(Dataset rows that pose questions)
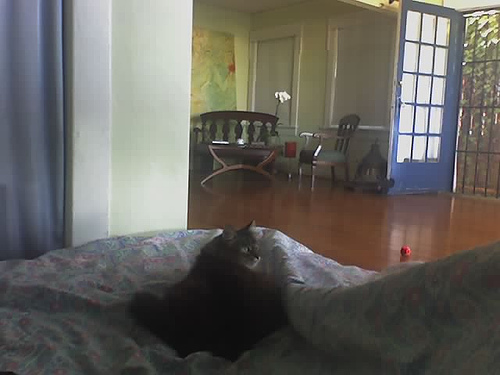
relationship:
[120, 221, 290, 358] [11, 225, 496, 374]
cat on bed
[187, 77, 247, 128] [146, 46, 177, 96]
painting on wall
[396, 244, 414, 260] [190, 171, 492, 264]
ball on floor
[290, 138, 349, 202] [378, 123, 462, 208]
chair by door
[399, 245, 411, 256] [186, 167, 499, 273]
ball on floor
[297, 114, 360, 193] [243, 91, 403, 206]
chair near wall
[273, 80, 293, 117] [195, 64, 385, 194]
flower near wall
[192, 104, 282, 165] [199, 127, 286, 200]
bench behind table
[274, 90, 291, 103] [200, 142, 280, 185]
flower on coffee table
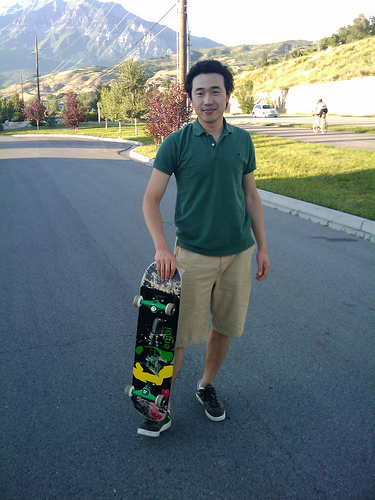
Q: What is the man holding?
A: A skateboard.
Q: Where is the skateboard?
A: On the man's foot.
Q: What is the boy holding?
A: Skateboard.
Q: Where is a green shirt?
A: On the boy.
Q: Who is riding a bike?
A: A man.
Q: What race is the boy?
A: Asian.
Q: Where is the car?
A: On the road.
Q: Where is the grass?
A: In the median.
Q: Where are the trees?
A: On the grass.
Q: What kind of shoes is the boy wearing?
A: Sneakers.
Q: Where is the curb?
A: Next to the street.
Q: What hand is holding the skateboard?
A: Right hand.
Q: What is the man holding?
A: Skateboard.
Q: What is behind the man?
A: Mountains.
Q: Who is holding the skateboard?
A: The man.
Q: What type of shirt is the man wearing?
A: Polo.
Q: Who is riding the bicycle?
A: The person in the background.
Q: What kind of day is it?
A: Sunny.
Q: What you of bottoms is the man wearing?
A: Shorts.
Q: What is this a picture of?
A: A man holding a skateboard.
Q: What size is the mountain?
A: Large.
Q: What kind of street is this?
A: Cul de sac.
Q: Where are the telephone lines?
A: Background.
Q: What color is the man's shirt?
A: Green.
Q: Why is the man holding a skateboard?
A: To pose for the camera.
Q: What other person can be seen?
A: A cyclist.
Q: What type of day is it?
A: A sunny one.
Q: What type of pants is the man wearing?
A: Shorts.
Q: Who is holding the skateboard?
A: The man.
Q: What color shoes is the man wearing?
A: Black.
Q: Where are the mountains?
A: In the background of the picture.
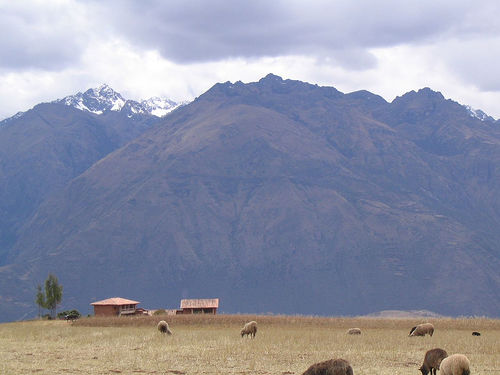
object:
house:
[177, 298, 219, 314]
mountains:
[0, 72, 499, 318]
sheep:
[304, 354, 364, 375]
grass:
[3, 308, 500, 374]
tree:
[33, 274, 64, 321]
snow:
[55, 79, 181, 111]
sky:
[0, 0, 499, 110]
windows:
[122, 305, 129, 311]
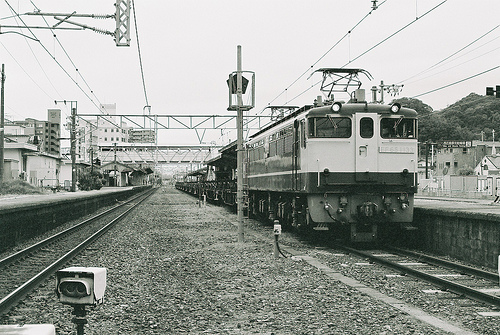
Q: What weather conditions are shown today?
A: It is overcast.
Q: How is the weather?
A: It is overcast.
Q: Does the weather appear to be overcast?
A: Yes, it is overcast.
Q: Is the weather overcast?
A: Yes, it is overcast.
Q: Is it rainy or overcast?
A: It is overcast.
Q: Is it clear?
A: No, it is overcast.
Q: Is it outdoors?
A: Yes, it is outdoors.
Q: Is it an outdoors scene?
A: Yes, it is outdoors.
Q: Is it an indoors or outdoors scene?
A: It is outdoors.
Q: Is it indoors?
A: No, it is outdoors.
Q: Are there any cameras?
A: Yes, there is a camera.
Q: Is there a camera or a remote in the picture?
A: Yes, there is a camera.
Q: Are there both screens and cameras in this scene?
A: No, there is a camera but no screens.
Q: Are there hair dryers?
A: No, there are no hair dryers.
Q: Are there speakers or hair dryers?
A: No, there are no hair dryers or speakers.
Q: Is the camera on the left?
A: Yes, the camera is on the left of the image.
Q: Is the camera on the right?
A: No, the camera is on the left of the image.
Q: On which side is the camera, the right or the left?
A: The camera is on the left of the image.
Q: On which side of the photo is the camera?
A: The camera is on the left of the image.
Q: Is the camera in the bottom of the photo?
A: Yes, the camera is in the bottom of the image.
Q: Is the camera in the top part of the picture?
A: No, the camera is in the bottom of the image.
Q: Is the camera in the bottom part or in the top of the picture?
A: The camera is in the bottom of the image.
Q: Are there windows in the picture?
A: Yes, there is a window.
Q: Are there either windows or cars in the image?
A: Yes, there is a window.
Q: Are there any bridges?
A: Yes, there is a bridge.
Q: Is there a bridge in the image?
A: Yes, there is a bridge.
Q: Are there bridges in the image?
A: Yes, there is a bridge.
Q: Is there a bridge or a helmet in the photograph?
A: Yes, there is a bridge.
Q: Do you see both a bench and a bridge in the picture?
A: No, there is a bridge but no benches.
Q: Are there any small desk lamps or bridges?
A: Yes, there is a small bridge.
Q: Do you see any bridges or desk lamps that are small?
A: Yes, the bridge is small.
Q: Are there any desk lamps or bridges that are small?
A: Yes, the bridge is small.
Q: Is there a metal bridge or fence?
A: Yes, there is a metal bridge.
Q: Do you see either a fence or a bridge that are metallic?
A: Yes, the bridge is metallic.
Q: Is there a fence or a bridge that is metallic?
A: Yes, the bridge is metallic.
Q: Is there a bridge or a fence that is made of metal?
A: Yes, the bridge is made of metal.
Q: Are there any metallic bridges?
A: Yes, there is a metal bridge.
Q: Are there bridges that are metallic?
A: Yes, there is a bridge that is metallic.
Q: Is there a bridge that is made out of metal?
A: Yes, there is a bridge that is made of metal.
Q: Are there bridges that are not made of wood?
A: Yes, there is a bridge that is made of metal.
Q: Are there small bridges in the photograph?
A: Yes, there is a small bridge.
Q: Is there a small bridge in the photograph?
A: Yes, there is a small bridge.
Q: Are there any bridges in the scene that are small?
A: Yes, there is a bridge that is small.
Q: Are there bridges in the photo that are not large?
A: Yes, there is a small bridge.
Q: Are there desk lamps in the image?
A: No, there are no desk lamps.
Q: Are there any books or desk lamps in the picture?
A: No, there are no desk lamps or books.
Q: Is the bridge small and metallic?
A: Yes, the bridge is small and metallic.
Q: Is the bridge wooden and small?
A: No, the bridge is small but metallic.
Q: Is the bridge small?
A: Yes, the bridge is small.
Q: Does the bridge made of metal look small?
A: Yes, the bridge is small.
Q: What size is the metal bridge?
A: The bridge is small.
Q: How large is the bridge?
A: The bridge is small.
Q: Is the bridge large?
A: No, the bridge is small.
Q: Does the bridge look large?
A: No, the bridge is small.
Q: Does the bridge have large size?
A: No, the bridge is small.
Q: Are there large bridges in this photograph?
A: No, there is a bridge but it is small.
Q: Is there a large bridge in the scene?
A: No, there is a bridge but it is small.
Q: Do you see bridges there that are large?
A: No, there is a bridge but it is small.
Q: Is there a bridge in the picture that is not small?
A: No, there is a bridge but it is small.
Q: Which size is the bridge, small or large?
A: The bridge is small.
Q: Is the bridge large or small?
A: The bridge is small.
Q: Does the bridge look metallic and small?
A: Yes, the bridge is metallic and small.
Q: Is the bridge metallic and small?
A: Yes, the bridge is metallic and small.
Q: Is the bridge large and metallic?
A: No, the bridge is metallic but small.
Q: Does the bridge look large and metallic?
A: No, the bridge is metallic but small.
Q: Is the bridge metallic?
A: Yes, the bridge is metallic.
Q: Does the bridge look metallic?
A: Yes, the bridge is metallic.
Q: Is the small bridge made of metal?
A: Yes, the bridge is made of metal.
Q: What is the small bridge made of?
A: The bridge is made of metal.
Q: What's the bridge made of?
A: The bridge is made of metal.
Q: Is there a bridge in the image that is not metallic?
A: No, there is a bridge but it is metallic.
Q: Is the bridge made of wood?
A: No, the bridge is made of metal.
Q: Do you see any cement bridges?
A: No, there is a bridge but it is made of metal.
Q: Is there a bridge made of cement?
A: No, there is a bridge but it is made of metal.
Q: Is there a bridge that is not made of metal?
A: No, there is a bridge but it is made of metal.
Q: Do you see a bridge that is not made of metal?
A: No, there is a bridge but it is made of metal.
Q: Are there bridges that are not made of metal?
A: No, there is a bridge but it is made of metal.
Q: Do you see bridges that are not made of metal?
A: No, there is a bridge but it is made of metal.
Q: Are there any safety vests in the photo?
A: No, there are no safety vests.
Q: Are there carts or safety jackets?
A: No, there are no safety jackets or carts.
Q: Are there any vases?
A: No, there are no vases.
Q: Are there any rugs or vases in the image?
A: No, there are no vases or rugs.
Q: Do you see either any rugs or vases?
A: No, there are no vases or rugs.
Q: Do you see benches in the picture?
A: No, there are no benches.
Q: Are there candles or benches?
A: No, there are no benches or candles.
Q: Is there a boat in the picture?
A: No, there are no boats.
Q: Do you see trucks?
A: No, there are no trucks.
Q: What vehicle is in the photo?
A: The vehicle is a locomotive.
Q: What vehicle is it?
A: The vehicle is a locomotive.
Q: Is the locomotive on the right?
A: Yes, the locomotive is on the right of the image.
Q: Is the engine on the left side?
A: No, the engine is on the right of the image.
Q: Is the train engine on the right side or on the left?
A: The train engine is on the right of the image.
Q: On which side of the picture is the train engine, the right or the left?
A: The train engine is on the right of the image.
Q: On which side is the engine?
A: The engine is on the right of the image.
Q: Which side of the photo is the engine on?
A: The engine is on the right of the image.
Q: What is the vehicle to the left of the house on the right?
A: The vehicle is a locomotive.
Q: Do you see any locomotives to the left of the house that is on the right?
A: Yes, there is a locomotive to the left of the house.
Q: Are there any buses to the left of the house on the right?
A: No, there is a locomotive to the left of the house.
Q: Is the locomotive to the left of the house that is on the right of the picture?
A: Yes, the locomotive is to the left of the house.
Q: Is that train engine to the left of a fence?
A: No, the train engine is to the left of the house.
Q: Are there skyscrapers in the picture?
A: Yes, there are skyscrapers.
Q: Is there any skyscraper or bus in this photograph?
A: Yes, there are skyscrapers.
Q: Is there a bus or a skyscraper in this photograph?
A: Yes, there are skyscrapers.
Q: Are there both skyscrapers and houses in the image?
A: Yes, there are both skyscrapers and a house.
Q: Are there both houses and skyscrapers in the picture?
A: Yes, there are both skyscrapers and a house.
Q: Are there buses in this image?
A: No, there are no buses.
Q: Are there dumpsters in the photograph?
A: No, there are no dumpsters.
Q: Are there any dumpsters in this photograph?
A: No, there are no dumpsters.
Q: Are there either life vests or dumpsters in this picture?
A: No, there are no dumpsters or life vests.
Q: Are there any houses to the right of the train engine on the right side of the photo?
A: Yes, there is a house to the right of the locomotive.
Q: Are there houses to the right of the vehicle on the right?
A: Yes, there is a house to the right of the locomotive.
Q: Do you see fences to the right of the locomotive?
A: No, there is a house to the right of the locomotive.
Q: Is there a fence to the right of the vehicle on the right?
A: No, there is a house to the right of the locomotive.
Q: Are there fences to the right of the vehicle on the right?
A: No, there is a house to the right of the locomotive.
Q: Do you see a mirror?
A: No, there are no mirrors.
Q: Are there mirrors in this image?
A: No, there are no mirrors.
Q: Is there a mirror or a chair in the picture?
A: No, there are no mirrors or chairs.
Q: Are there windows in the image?
A: Yes, there is a window.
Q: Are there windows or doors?
A: Yes, there is a window.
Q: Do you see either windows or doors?
A: Yes, there is a window.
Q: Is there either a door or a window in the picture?
A: Yes, there is a window.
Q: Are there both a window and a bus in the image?
A: No, there is a window but no buses.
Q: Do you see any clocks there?
A: No, there are no clocks.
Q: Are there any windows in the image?
A: Yes, there is a window.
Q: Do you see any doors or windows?
A: Yes, there is a window.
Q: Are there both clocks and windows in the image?
A: No, there is a window but no clocks.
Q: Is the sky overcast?
A: Yes, the sky is overcast.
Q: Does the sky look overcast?
A: Yes, the sky is overcast.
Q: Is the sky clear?
A: No, the sky is overcast.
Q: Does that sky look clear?
A: No, the sky is overcast.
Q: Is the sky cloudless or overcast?
A: The sky is overcast.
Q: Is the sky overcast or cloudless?
A: The sky is overcast.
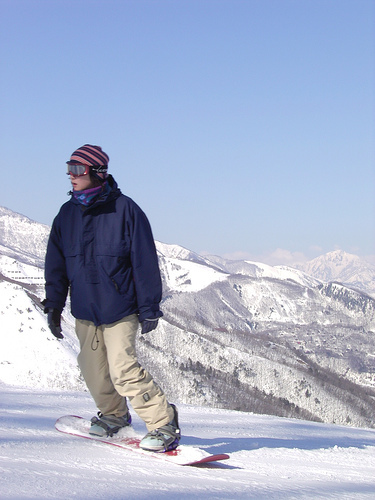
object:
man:
[43, 143, 182, 451]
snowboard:
[55, 413, 232, 466]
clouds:
[188, 197, 337, 239]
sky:
[171, 12, 368, 238]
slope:
[0, 384, 373, 496]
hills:
[0, 202, 375, 422]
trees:
[179, 363, 186, 371]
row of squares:
[4, 268, 53, 289]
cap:
[64, 144, 109, 179]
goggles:
[65, 161, 99, 178]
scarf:
[72, 179, 111, 207]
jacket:
[43, 174, 164, 350]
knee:
[107, 356, 138, 389]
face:
[69, 160, 95, 192]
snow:
[65, 456, 329, 496]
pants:
[74, 313, 176, 431]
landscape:
[12, 203, 372, 391]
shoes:
[138, 404, 182, 451]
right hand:
[48, 319, 65, 339]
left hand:
[141, 316, 159, 334]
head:
[65, 144, 110, 193]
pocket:
[96, 244, 126, 275]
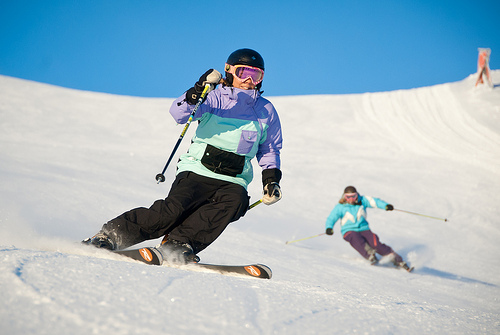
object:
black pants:
[97, 171, 249, 258]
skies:
[179, 261, 274, 280]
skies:
[108, 244, 165, 275]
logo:
[244, 262, 262, 278]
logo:
[137, 246, 153, 262]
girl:
[324, 184, 416, 273]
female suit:
[92, 46, 286, 270]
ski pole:
[244, 196, 263, 212]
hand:
[261, 181, 282, 206]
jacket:
[168, 83, 285, 189]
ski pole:
[282, 230, 328, 246]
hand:
[323, 227, 334, 237]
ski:
[106, 247, 170, 265]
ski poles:
[282, 189, 464, 256]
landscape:
[341, 110, 408, 145]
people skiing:
[84, 47, 283, 279]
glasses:
[224, 64, 262, 86]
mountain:
[0, 65, 498, 333]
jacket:
[326, 196, 386, 235]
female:
[82, 48, 285, 268]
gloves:
[260, 167, 284, 205]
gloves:
[185, 67, 222, 105]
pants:
[340, 230, 405, 268]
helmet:
[224, 47, 267, 92]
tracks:
[10, 237, 352, 332]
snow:
[5, 64, 491, 330]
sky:
[5, 2, 497, 85]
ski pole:
[391, 206, 450, 222]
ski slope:
[4, 61, 485, 328]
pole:
[153, 78, 213, 183]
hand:
[194, 68, 226, 94]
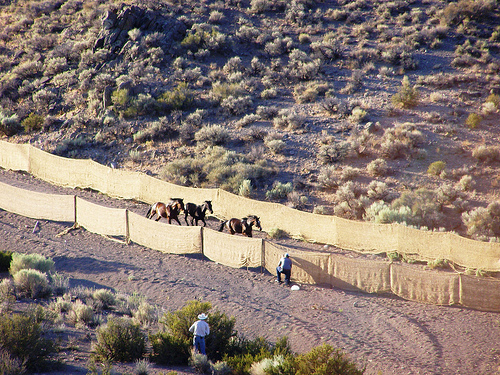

**WHAT NEEDS TO BE DONE:**
List every line in the rows above that contains the word "clocks", treating uppercase and lowercase as distinct.

**EXERCISE RESPONSE:**
Q: Do you see any clocks there?
A: No, there are no clocks.
Q: Are there both clocks and windows in the image?
A: No, there is a window but no clocks.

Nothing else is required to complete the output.